**** Data shown ****

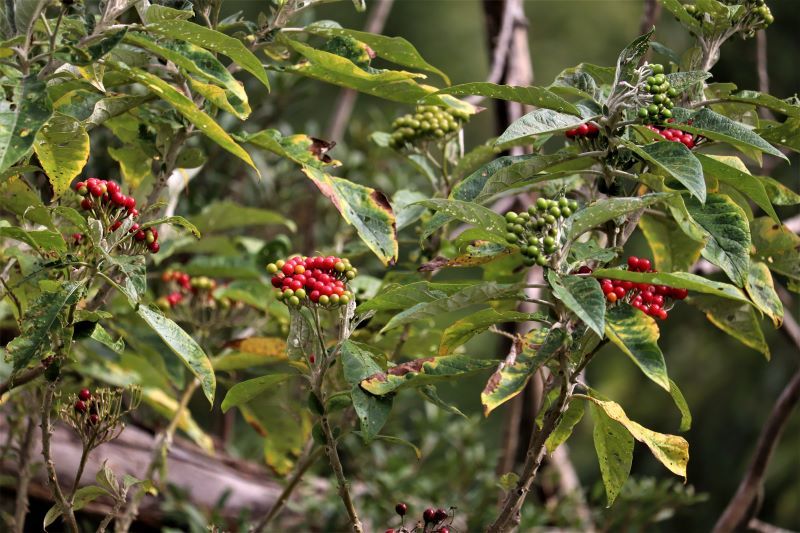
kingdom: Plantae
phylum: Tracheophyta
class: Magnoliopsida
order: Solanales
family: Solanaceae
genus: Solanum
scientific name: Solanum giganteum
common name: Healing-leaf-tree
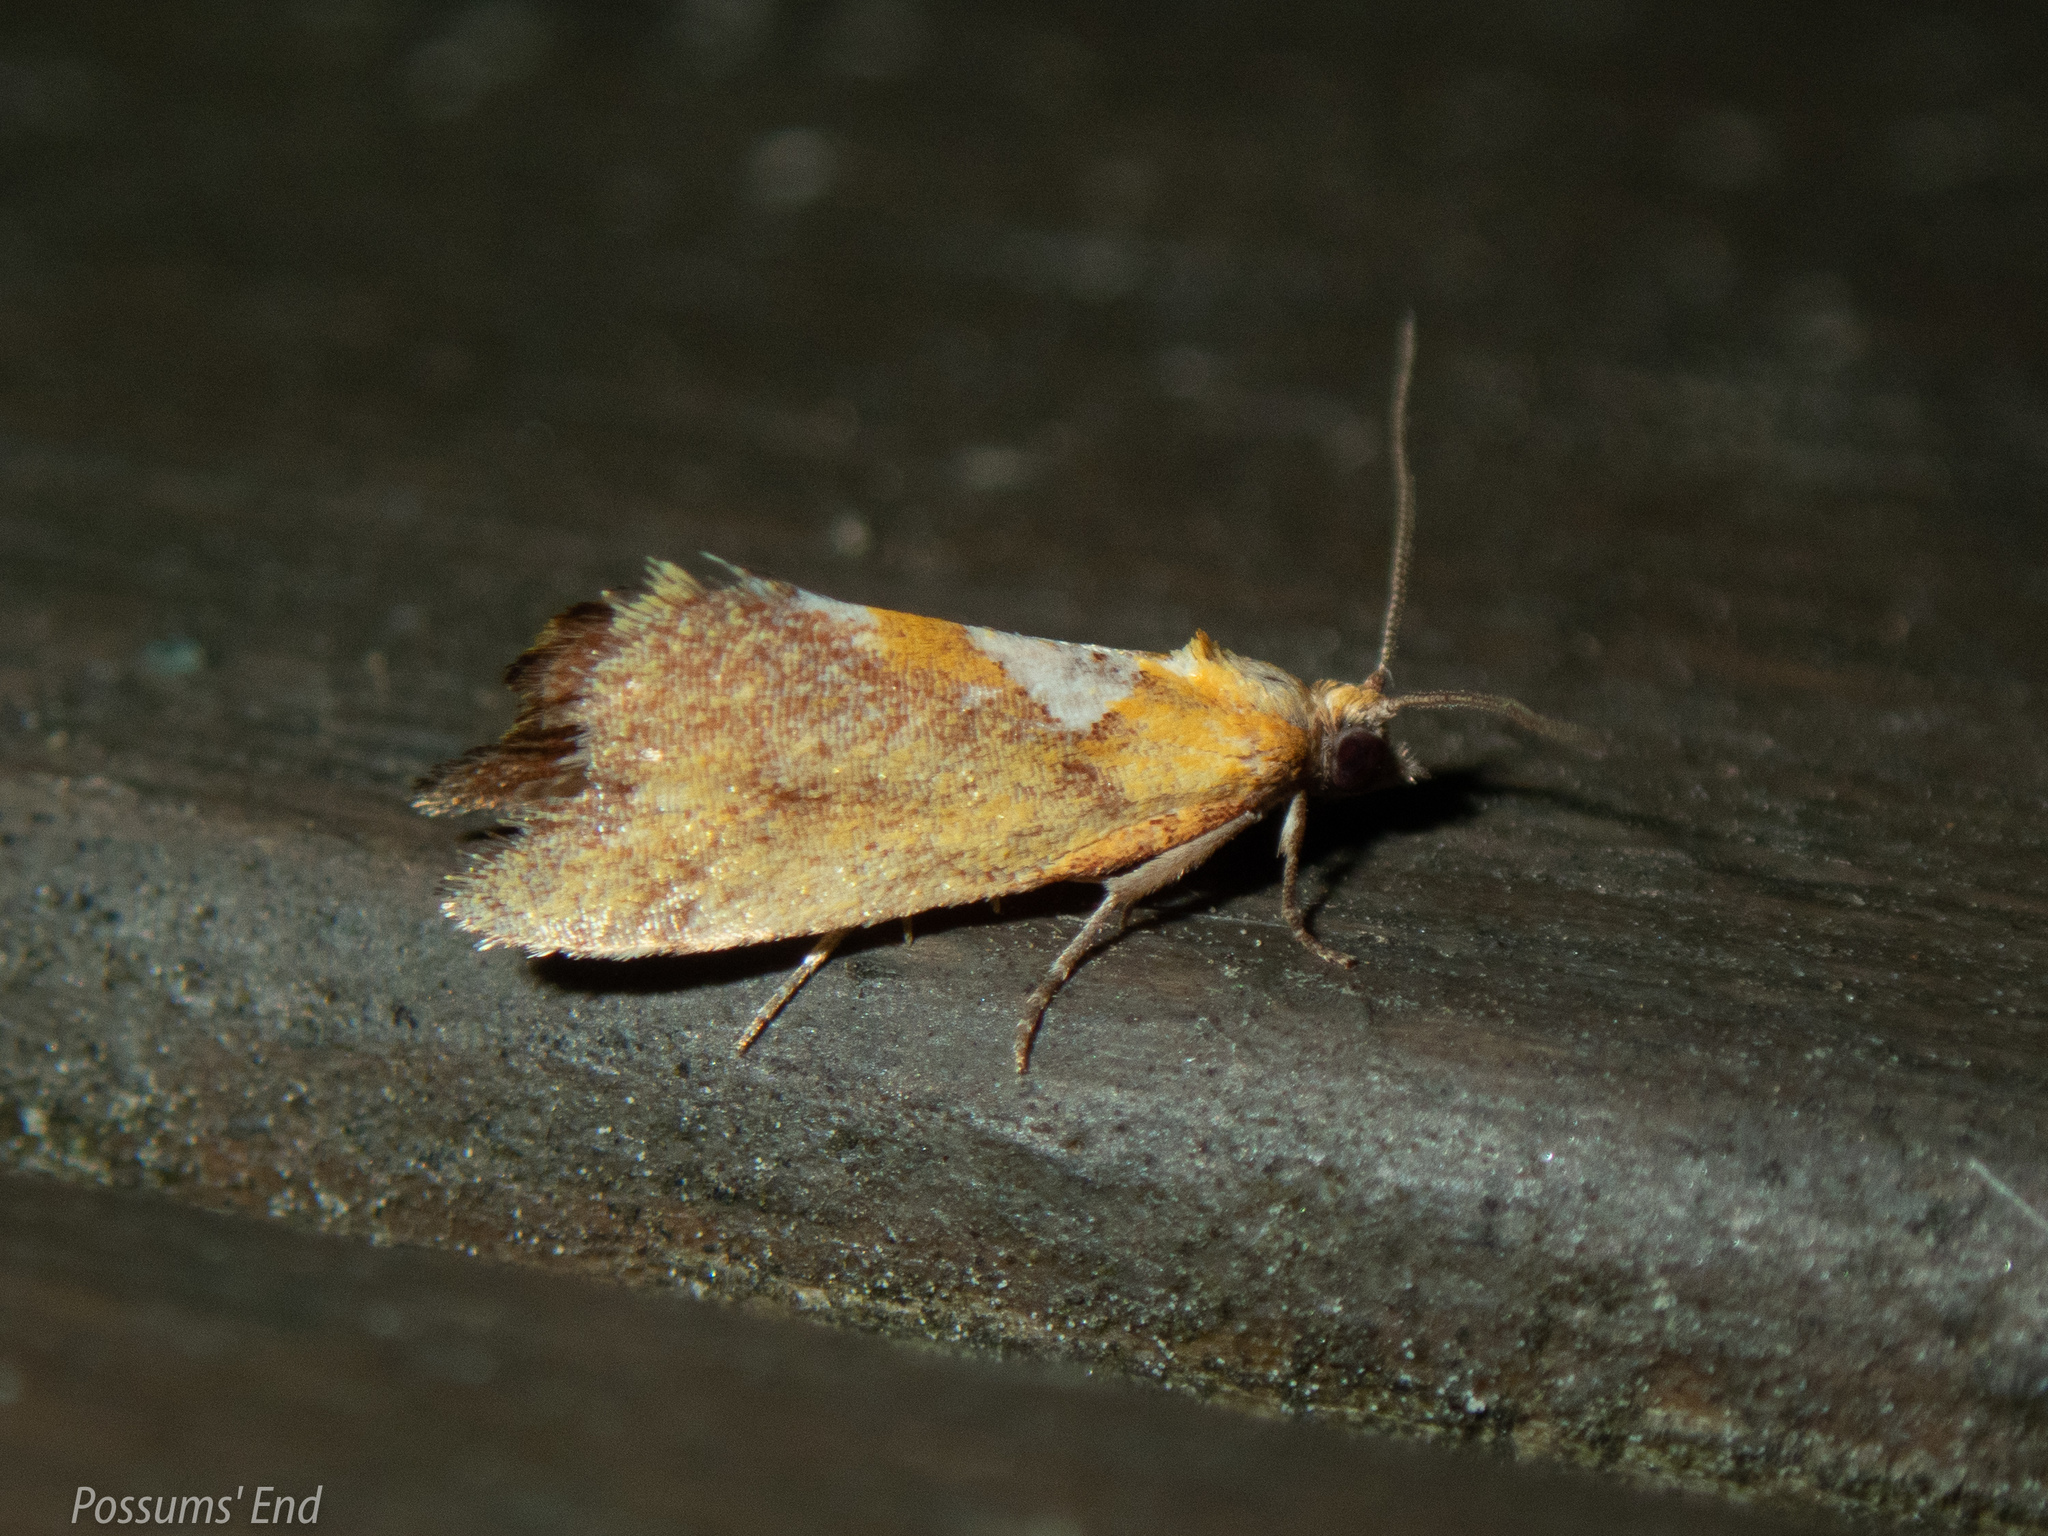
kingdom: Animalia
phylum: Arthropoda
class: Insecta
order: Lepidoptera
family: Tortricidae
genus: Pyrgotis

****
**** Data shown ****

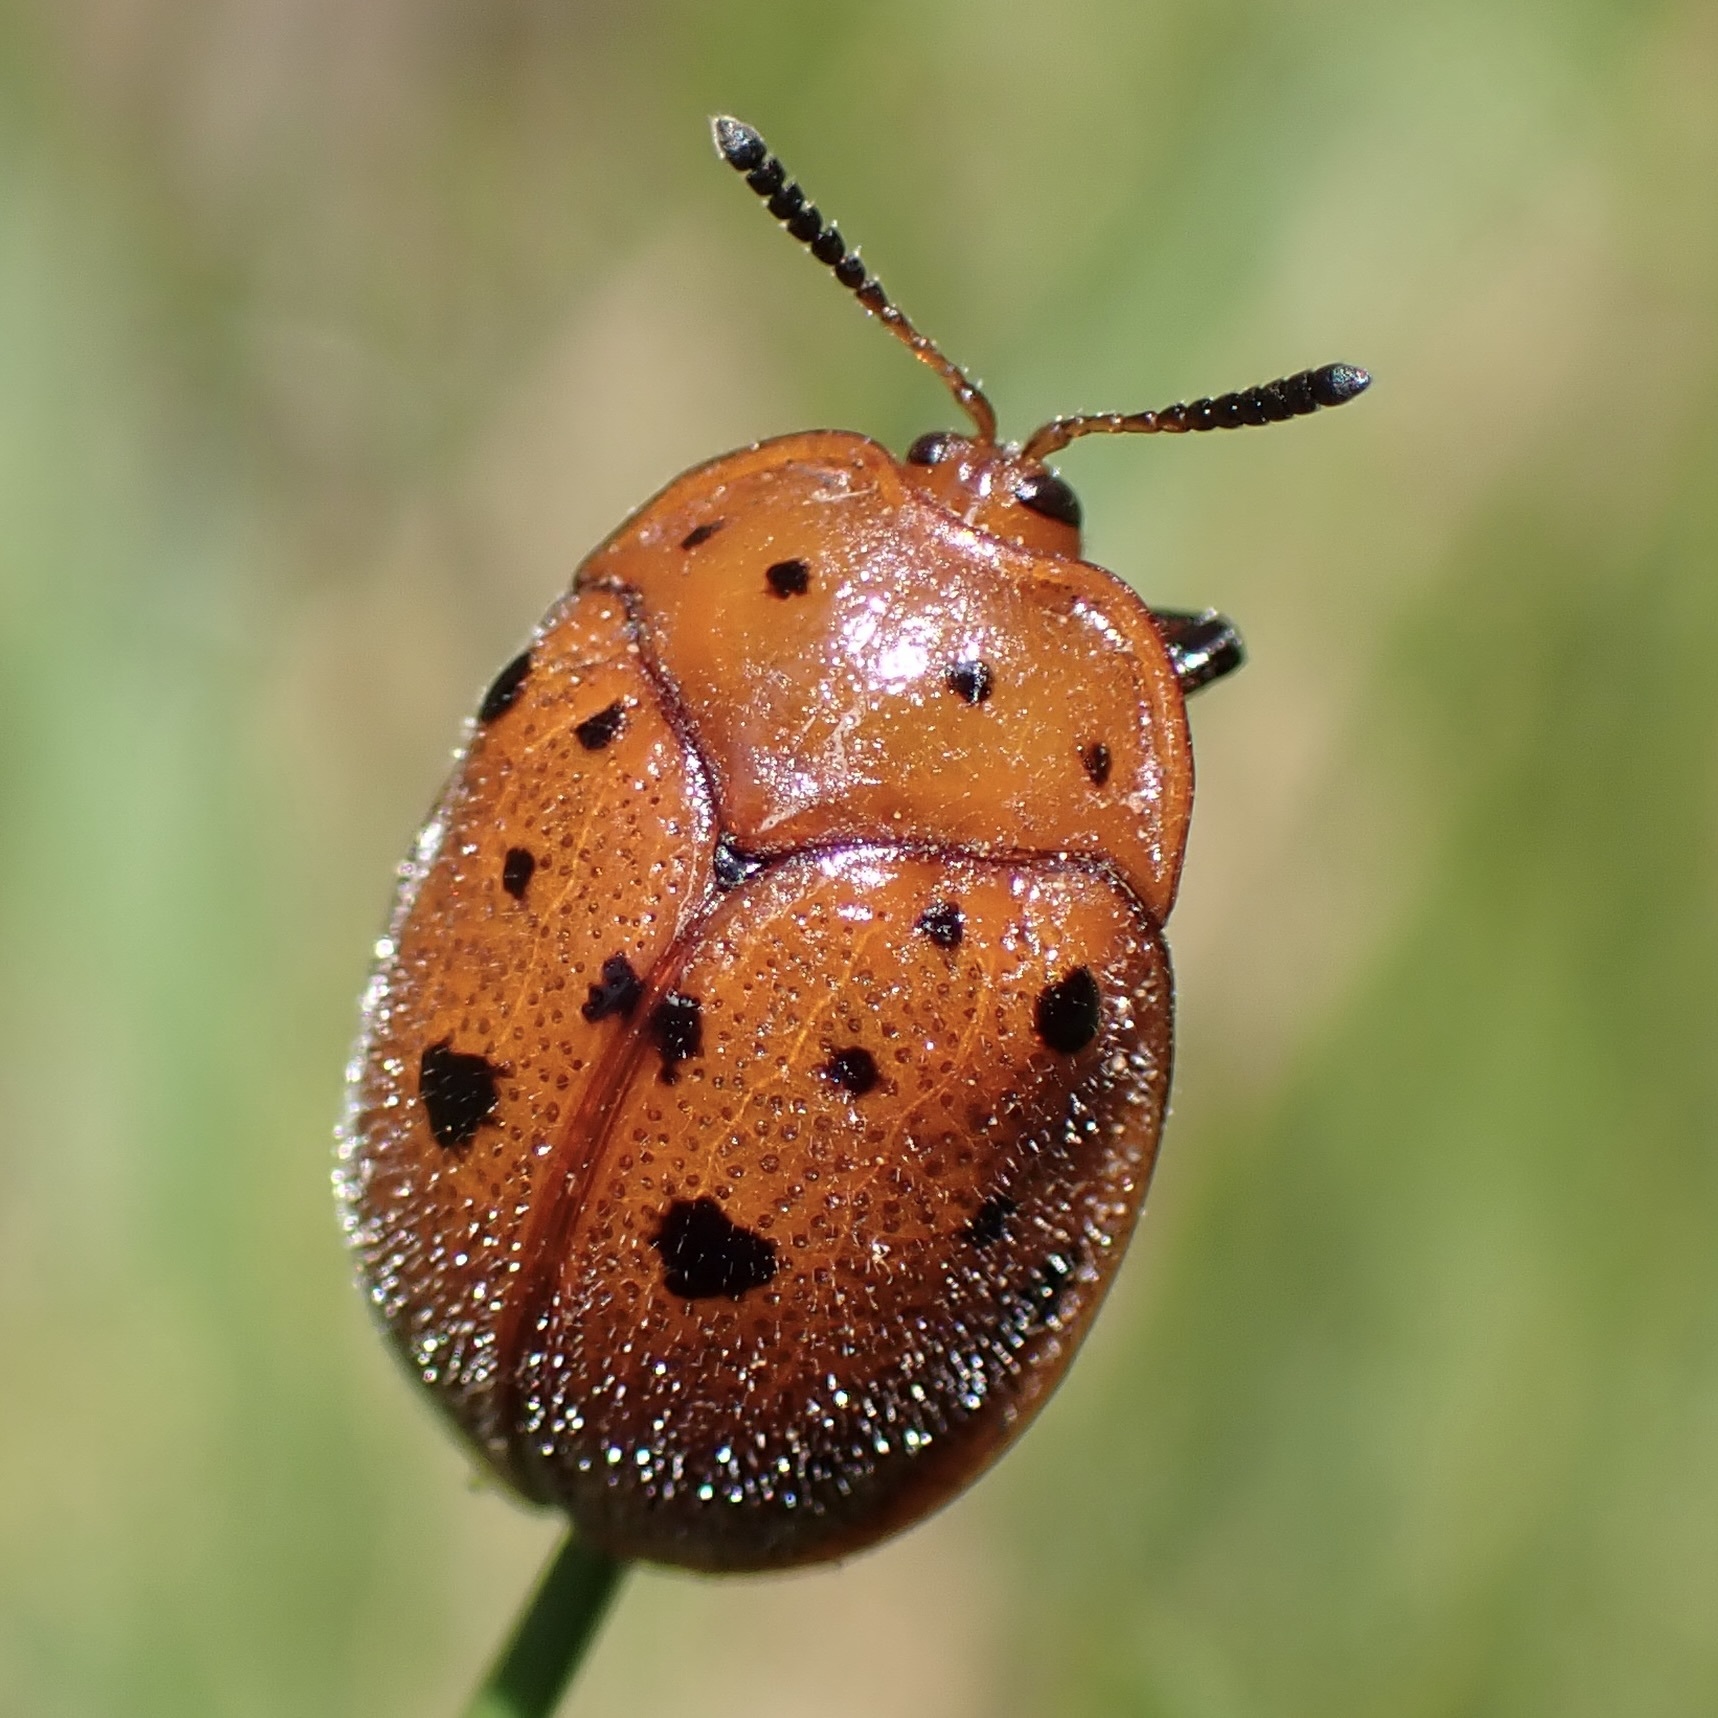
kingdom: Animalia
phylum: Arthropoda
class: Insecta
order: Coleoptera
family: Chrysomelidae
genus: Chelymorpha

****
**** Data shown ****

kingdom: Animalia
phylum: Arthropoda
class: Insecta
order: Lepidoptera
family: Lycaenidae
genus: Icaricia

****

Task description >>
Please pull out the lines of the records starting at the line that contains "family: Solanaceae" and ending at the line that contains "family: Tortricidae", both included, and copy them word for word. Leave the pictures out of your answer.

Expected answer >>
family: Solanaceae
genus: Solanum
scientific name: Solanum giganteum
common name: Healing-leaf-tree
kingdom: Animalia
phylum: Arthropoda
class: Insecta
order: Lepidoptera
family: Tortricidae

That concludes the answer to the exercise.